老伯爷这段时间卧床,擦身或许可以,洗头就太难了。
这种情况下,就很容易造成感染。
容疏想把老伯爷的头发剃了……
可是古人讲究身体发肤受之父母,这太难了。
等容疏说完,颍川伯脸上果然露出为难之色。
这时候,雍天纵跳起来了。
“爹,您是不是就盼着我祖父没了,在伯府当家!”
这还犹豫什么!
人命关天,头发重要还是命重要!
容疏:你小子有种。
颍川伯一巴掌拍过来,“你给我闭嘴!逆子!老子早晚得被你这个王八羔子气死。”
容疏:这骂儿子的话,清新脱俗。
亲生的,果然是亲生的。
“我祖父要是醒不过来了,不能和您算账。
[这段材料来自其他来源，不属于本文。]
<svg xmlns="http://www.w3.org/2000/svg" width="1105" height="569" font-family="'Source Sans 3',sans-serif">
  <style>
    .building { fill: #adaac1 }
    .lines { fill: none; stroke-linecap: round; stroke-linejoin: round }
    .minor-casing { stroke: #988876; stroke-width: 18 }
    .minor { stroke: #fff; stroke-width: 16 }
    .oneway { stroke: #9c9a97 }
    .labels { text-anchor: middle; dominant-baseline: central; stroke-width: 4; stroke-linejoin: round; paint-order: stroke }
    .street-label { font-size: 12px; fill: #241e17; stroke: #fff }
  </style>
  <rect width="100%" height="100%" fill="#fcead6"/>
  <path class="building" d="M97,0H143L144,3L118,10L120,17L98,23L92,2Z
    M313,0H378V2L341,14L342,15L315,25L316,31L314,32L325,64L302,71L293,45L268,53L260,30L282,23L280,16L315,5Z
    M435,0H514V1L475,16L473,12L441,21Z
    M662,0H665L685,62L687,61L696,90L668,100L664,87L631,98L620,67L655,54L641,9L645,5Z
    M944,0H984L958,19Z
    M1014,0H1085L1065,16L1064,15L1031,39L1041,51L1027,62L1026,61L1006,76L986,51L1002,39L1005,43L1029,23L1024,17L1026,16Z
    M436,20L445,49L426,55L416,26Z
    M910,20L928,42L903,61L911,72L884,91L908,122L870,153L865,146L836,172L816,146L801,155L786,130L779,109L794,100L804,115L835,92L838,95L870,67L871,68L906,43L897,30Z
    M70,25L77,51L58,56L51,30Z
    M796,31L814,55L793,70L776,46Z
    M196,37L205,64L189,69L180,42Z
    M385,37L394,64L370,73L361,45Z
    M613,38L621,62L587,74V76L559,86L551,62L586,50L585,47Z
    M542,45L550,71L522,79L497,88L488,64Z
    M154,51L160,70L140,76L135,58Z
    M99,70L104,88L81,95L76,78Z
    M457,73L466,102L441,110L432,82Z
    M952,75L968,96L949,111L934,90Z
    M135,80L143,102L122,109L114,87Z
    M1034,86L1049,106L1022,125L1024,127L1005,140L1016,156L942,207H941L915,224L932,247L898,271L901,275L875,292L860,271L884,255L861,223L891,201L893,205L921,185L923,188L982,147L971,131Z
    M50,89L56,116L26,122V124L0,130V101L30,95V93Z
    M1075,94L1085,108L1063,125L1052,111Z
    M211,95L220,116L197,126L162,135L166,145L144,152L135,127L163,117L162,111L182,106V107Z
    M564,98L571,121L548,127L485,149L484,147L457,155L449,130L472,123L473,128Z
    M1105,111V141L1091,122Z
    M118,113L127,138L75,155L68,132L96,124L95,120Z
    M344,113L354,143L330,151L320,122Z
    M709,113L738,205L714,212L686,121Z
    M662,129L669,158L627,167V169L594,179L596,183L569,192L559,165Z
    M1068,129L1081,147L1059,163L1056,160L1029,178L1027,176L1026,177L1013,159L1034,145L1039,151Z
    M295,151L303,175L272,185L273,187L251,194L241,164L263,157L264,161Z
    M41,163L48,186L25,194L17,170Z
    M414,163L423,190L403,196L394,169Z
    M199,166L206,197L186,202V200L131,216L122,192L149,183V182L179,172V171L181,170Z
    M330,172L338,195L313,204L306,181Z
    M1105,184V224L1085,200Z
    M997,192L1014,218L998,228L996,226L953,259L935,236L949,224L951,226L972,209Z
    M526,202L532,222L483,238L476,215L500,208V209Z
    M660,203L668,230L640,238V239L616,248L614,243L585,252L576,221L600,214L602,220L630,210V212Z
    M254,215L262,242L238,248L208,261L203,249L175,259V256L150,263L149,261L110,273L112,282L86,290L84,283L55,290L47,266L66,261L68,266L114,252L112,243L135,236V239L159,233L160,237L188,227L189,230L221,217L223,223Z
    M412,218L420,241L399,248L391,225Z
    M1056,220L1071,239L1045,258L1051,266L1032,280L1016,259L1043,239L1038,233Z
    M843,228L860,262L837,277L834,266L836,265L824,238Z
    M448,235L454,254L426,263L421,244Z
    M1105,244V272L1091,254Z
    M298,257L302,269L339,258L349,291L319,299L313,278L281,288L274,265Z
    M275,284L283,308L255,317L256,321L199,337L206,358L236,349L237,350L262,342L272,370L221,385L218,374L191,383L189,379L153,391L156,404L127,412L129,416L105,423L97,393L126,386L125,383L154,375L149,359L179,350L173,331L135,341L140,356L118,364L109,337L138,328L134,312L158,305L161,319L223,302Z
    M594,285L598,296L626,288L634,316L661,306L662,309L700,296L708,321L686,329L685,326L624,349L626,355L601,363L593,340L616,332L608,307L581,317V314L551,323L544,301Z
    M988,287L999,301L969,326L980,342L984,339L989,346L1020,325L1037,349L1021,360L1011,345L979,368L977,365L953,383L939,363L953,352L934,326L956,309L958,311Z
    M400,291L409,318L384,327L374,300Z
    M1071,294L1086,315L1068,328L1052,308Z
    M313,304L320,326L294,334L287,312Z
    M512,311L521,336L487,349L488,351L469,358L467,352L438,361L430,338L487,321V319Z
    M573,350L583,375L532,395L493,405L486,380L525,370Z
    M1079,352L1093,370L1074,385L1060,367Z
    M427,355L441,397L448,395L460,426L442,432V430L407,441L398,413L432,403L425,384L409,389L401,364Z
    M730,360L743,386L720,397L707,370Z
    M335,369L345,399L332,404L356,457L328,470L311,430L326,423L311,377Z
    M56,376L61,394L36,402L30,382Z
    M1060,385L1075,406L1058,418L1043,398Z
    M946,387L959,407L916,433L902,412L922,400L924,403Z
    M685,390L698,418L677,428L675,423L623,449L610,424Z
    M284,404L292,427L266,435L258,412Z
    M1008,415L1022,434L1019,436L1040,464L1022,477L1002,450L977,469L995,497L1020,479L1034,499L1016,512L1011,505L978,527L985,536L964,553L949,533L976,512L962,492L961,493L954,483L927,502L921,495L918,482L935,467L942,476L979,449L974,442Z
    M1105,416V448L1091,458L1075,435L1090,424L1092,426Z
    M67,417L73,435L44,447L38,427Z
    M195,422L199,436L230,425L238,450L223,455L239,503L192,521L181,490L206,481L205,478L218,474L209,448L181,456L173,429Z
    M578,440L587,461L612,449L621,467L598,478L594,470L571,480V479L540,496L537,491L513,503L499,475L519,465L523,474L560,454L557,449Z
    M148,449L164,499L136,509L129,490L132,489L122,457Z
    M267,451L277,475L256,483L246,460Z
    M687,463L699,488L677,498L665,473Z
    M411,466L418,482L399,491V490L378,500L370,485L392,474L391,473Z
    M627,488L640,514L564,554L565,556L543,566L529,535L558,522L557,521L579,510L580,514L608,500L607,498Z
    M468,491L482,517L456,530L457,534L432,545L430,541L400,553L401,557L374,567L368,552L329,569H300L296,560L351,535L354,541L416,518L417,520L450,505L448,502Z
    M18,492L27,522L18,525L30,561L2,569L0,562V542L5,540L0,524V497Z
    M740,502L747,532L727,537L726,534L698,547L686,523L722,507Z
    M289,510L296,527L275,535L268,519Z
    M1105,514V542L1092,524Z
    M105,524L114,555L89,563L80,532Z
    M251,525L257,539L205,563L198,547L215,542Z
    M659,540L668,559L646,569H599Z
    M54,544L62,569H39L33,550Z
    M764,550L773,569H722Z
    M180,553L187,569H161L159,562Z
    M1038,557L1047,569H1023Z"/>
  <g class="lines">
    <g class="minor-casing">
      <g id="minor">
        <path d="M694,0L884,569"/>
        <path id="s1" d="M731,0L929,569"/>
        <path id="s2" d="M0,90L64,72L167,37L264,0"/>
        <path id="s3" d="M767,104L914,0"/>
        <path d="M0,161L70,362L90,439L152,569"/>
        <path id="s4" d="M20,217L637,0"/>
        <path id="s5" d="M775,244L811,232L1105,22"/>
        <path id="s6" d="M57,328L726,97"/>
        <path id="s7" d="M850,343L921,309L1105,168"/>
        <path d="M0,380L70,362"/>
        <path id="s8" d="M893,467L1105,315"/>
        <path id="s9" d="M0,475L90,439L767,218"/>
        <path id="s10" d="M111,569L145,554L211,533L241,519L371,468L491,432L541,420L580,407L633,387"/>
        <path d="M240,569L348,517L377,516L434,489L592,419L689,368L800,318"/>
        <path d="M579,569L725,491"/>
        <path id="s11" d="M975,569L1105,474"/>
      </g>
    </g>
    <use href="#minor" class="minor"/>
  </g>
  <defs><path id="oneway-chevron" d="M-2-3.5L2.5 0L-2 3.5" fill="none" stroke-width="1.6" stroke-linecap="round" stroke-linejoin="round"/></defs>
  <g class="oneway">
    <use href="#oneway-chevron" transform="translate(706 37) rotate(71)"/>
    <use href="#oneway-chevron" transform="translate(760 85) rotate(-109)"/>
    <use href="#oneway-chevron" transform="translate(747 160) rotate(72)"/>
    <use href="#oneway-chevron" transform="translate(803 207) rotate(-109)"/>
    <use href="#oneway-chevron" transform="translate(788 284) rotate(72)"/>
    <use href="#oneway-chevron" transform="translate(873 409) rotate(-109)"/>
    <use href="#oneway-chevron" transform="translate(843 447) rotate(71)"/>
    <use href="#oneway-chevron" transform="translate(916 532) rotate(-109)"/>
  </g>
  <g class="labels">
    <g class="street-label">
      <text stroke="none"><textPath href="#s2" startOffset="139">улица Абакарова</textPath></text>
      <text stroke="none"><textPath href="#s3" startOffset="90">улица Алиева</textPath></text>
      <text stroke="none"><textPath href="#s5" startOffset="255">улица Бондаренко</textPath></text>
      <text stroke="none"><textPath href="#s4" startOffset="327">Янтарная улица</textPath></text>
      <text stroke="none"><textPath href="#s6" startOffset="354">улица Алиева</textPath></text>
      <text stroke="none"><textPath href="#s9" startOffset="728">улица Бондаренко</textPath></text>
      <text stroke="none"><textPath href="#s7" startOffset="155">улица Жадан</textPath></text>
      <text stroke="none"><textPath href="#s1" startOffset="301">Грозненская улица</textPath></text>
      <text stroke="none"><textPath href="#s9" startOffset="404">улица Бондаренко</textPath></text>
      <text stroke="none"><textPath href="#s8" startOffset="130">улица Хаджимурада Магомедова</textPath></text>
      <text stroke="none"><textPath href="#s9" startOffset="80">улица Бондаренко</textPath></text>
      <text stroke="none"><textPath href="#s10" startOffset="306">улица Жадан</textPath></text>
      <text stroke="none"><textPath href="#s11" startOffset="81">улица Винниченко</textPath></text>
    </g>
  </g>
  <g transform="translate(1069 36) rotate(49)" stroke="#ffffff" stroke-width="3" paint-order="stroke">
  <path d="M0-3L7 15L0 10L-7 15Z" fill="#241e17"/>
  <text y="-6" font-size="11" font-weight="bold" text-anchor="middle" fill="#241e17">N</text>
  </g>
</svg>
”雍天纵哭了,“我祖父要是醒了,就是和您算账又能怎么样?您不愿意吗?”
愿意,怎么能不愿意?
人活一百岁,还想有个能打自己的爹娘!
颍川伯一咬牙:“容姑娘,你定!”
于是,老伯爷,就在昏迷不醒间,被剃了头发。
容疏给他扎针,又开了方子。
雍天纵拉着容疏的袖子,被亲爹一巴掌拍开。
“真当自己是女人了?男女授受不亲知道吗?”
容疏实在是有点喜欢这家的画风了。
颍川伯自己问容疏:“容姑娘,我爹这什么时候能醒过来?”
“看情况吧,”容疏道,“快则三五日,迟……那我也没数了。”
她治病,命则看天。
“好,好,只要能治就行。”
“卫宴来了。”雍天纵忽然道,又看向容疏阴阳怪气,“怕我们府上吃人呢!”
容疏:“……别诈我。”
不过,她没看到昭苏。
片刻后,昭苏陪着卫宴走进来。
卫宴身上还穿着飞鱼服,身材高大挺拔,一进来,就觉得那么多人,只能看到他。
容疏忍不住笑弯了眉眼。
卫宴目不斜视,好像没看她,但是嘴角的弧度却出卖了他此刻的心情。
“卫宴来了,好久都没来了。”颍川伯看见卫宴,比看见亲儿子还亲热,拍着卫宴的肩膀,“今天多亏了你……容姑娘。”